## TEXTE DE LA PAGE

↓

Pour se sortir du trou : la foi et la solidarité

33 croix qui ne seront pas plantées
par Hernán Rivera Letelier

mineur triomphant

Ce furent tout d’abord les tentes solitaires des familles. Elles sont arrivées à la mine avec des drapeaux, des images saintes, des bougies de deuil, des photographies de pères, d’époux, de frères, de fils enterrés là, en dessous. Alors que commençait le sauvetage, elles sont restées là, jour et nuit, priant, pleurant, blasphémant, exigeant justice, supportant le vent et la poussière inclémente, la chaleur durant le jour et le froid mordant la nuit. Et quand tout laissait supposer que le drame se terminerait comme toujours, que là, sur la mine convertie en fosse commune, allaient pousser 33 croix d’animitas, pareilles aux centaines qui se dressent tout le long du désert chilien, monte des profondeurs le message qui secoue tout le monde : les hommes sont vivants.

Lire le texte complet et la nouvelle selon Le Monde diplomatique.

Textes bibliques

J’espérais, j’espérais IHVH.
Il s’incline vers moi, entends mon appel.
Il me fait monter de la fosse du tumulte,
du limon du bourbier.
Il hisse mes pieds sur le rocher, il affermit mes foulées.
Il donne en ma bouche un poème nouveau,
la louange de notre Élohim.
Nombreux le voient, frémissent et se fient à IHVH.
En marche, le brave qui met en IHVH son assurance
et ne se tourne pas vers les superbes, les délateurs trompeurs.
Tu as multiplié, toi, IHVH, Elohaï, les merveilles,
tes pensées vers nous sans mesure.
Je le rapporterai, je parlerai… Trop fort à raconter !
….
Ils exultent, se réjouissent en toi, tous tes chercheurs,
qui disent sans cesse :
IHVH est grand !, les amants de ton salut.

↑

## DONNÉES FOURNIES
↓

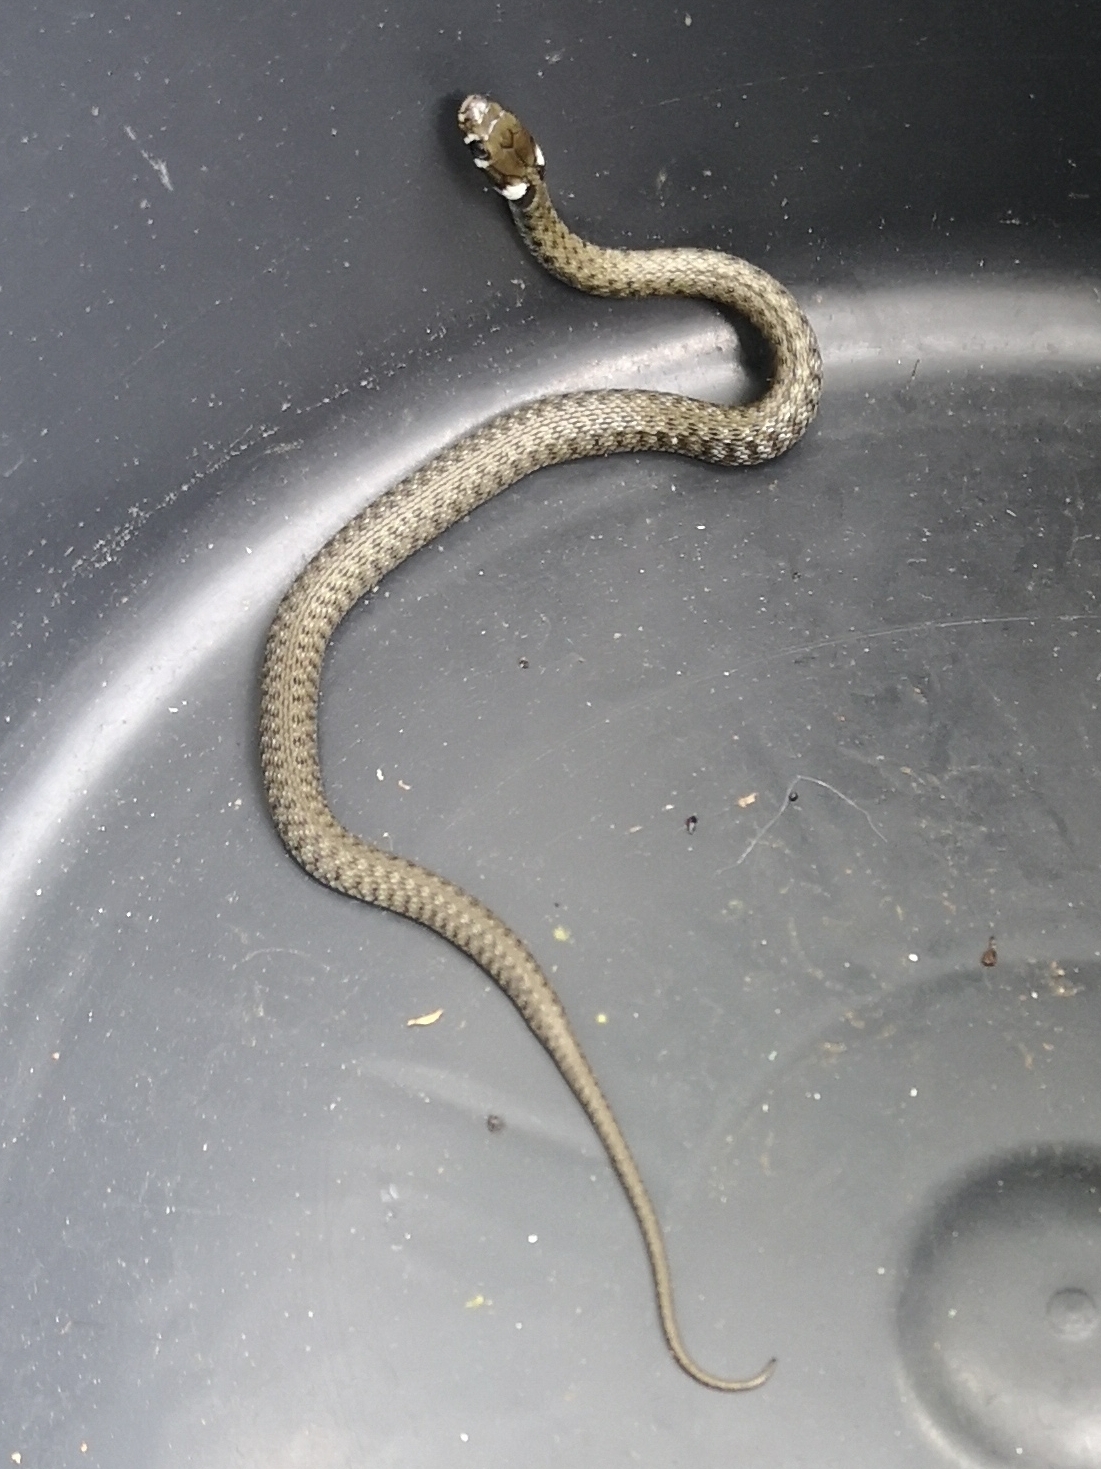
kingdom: Animalia
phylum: Chordata
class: Squamata
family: Colubridae
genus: Natrix
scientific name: Natrix natrix
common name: Grass snake
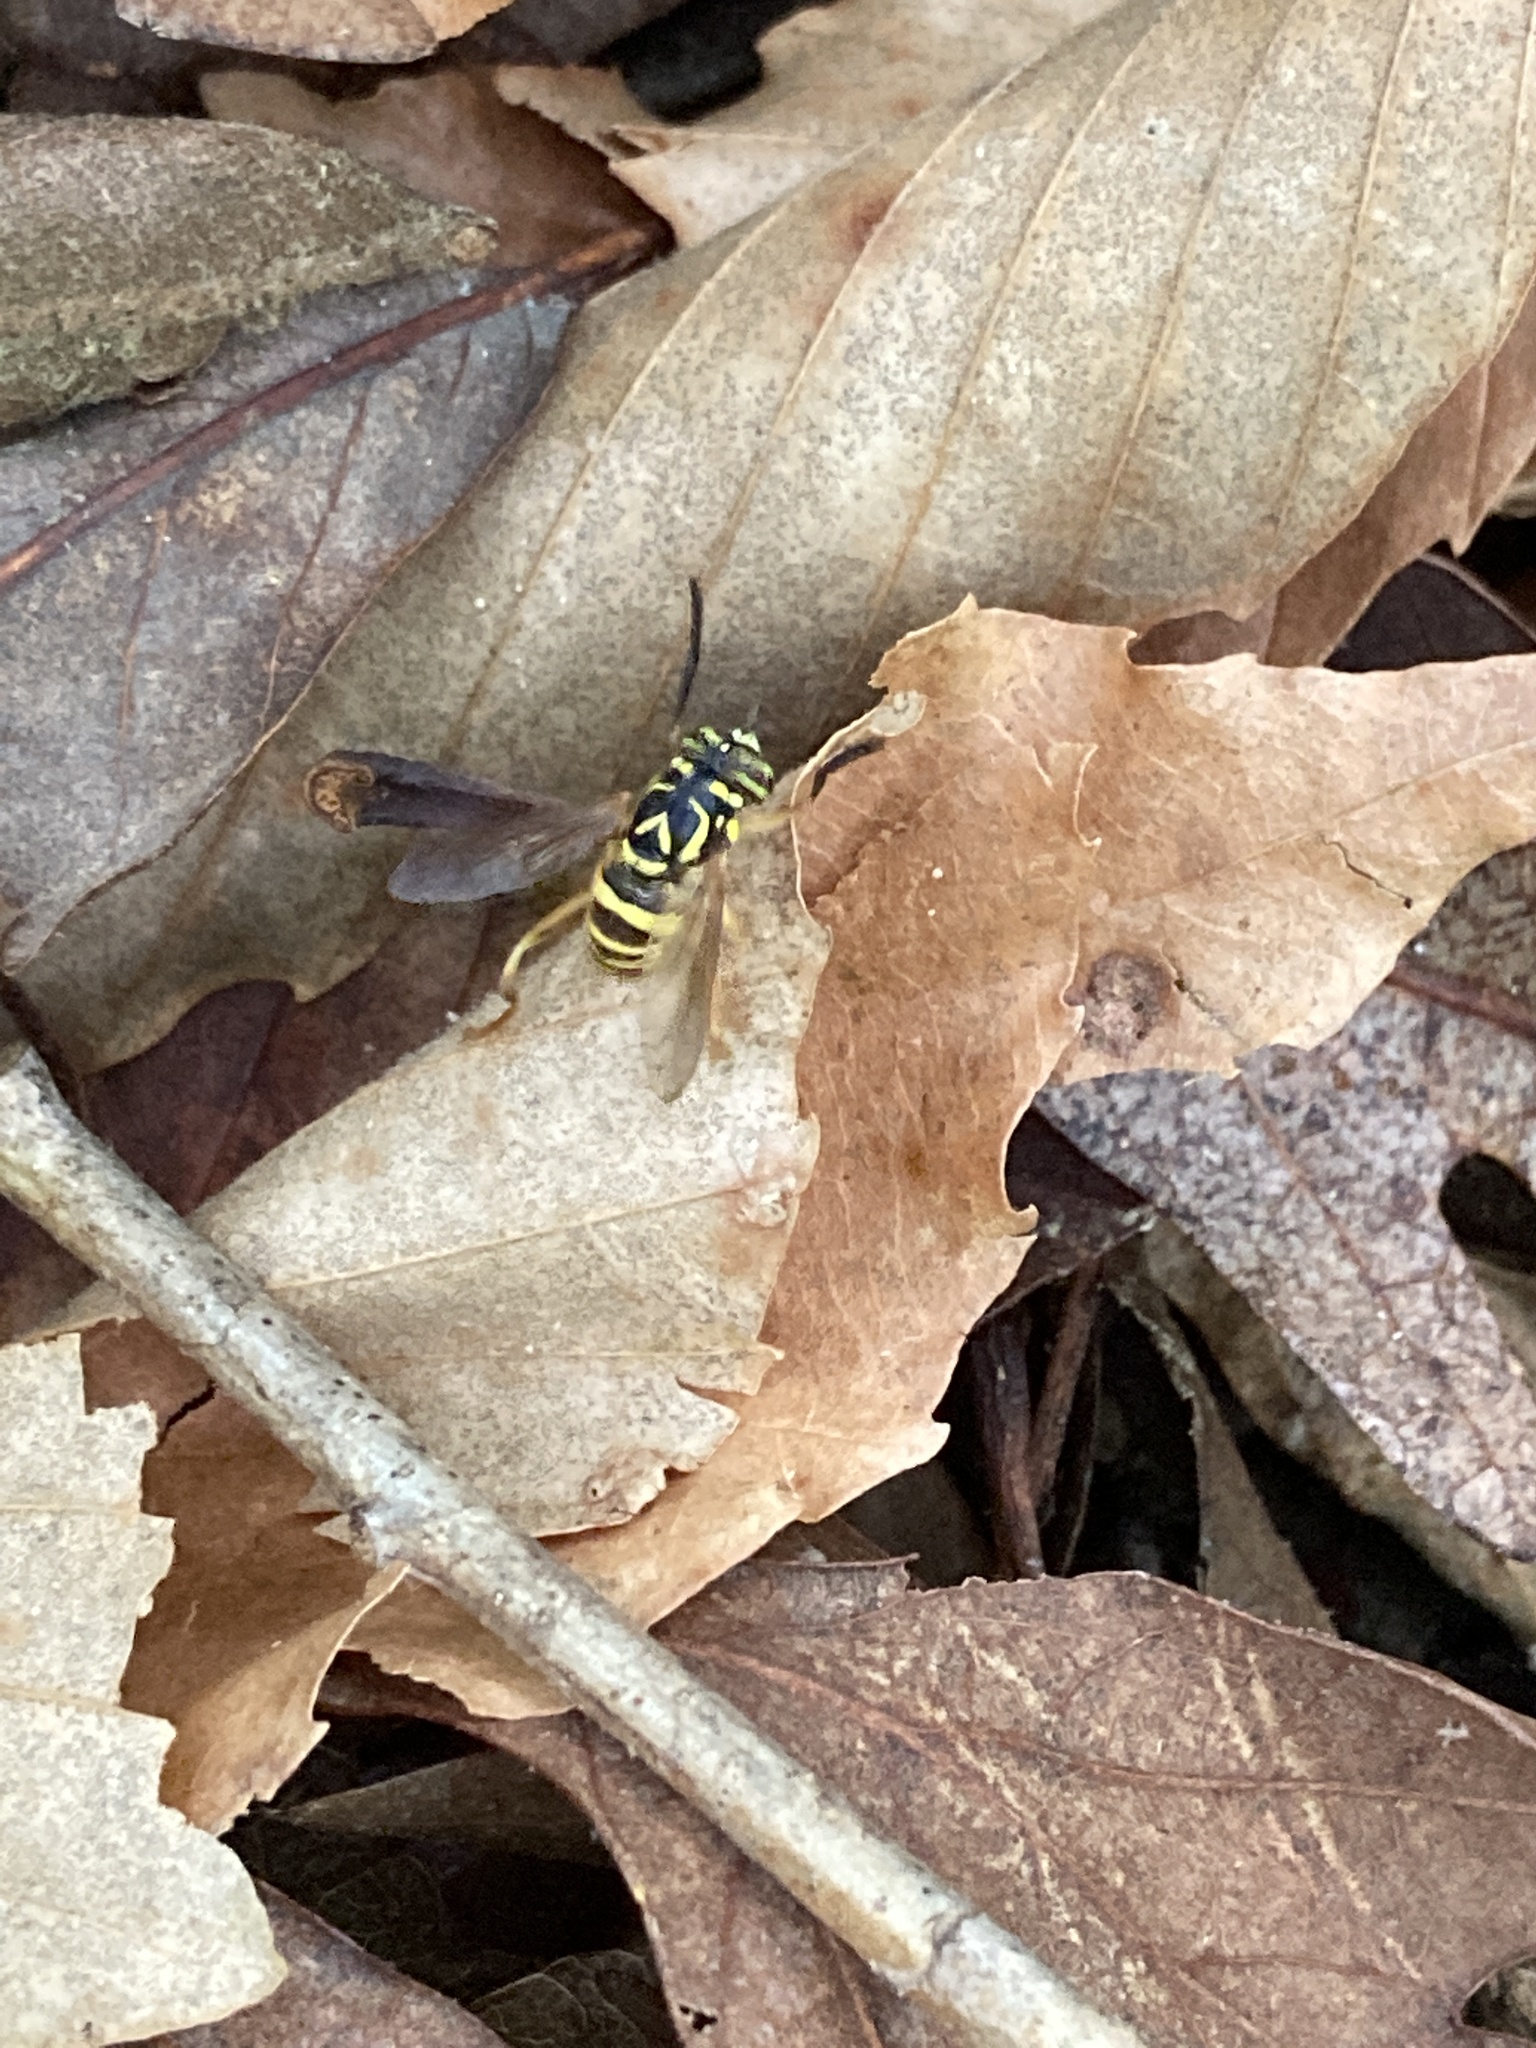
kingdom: Animalia
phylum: Arthropoda
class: Insecta
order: Diptera
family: Syrphidae
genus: Spilomyia
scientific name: Spilomyia longicornis
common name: Eastern hornet fly
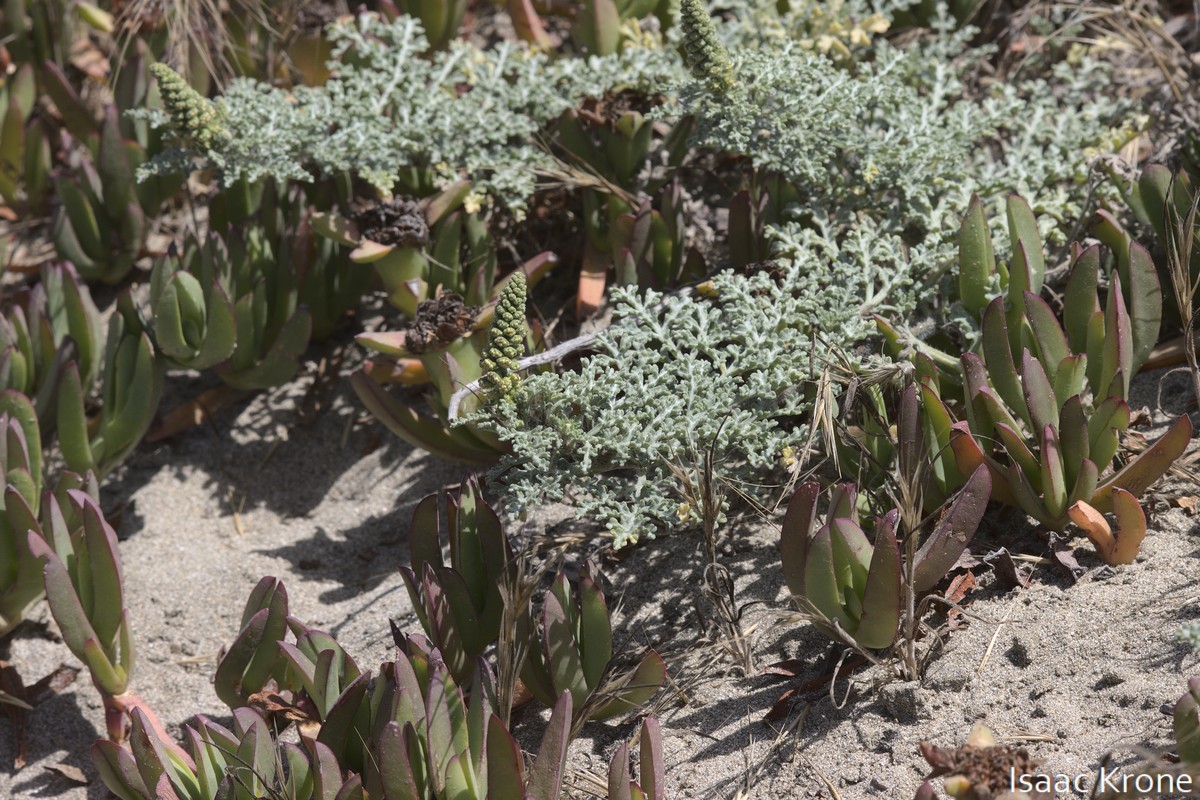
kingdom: Plantae
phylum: Tracheophyta
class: Magnoliopsida
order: Asterales
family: Asteraceae
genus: Ambrosia
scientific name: Ambrosia chamissonis
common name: Beachbur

↑

## CONSIGNE
Dans le texte sur le sauvetage des mineurs, quel message monte des profondeurs de la mine ? Pour répondre, servez-vous uniquement du texte de la page.

## RÉPONSE À LA CONSIGNE
Les hommes sont vivants.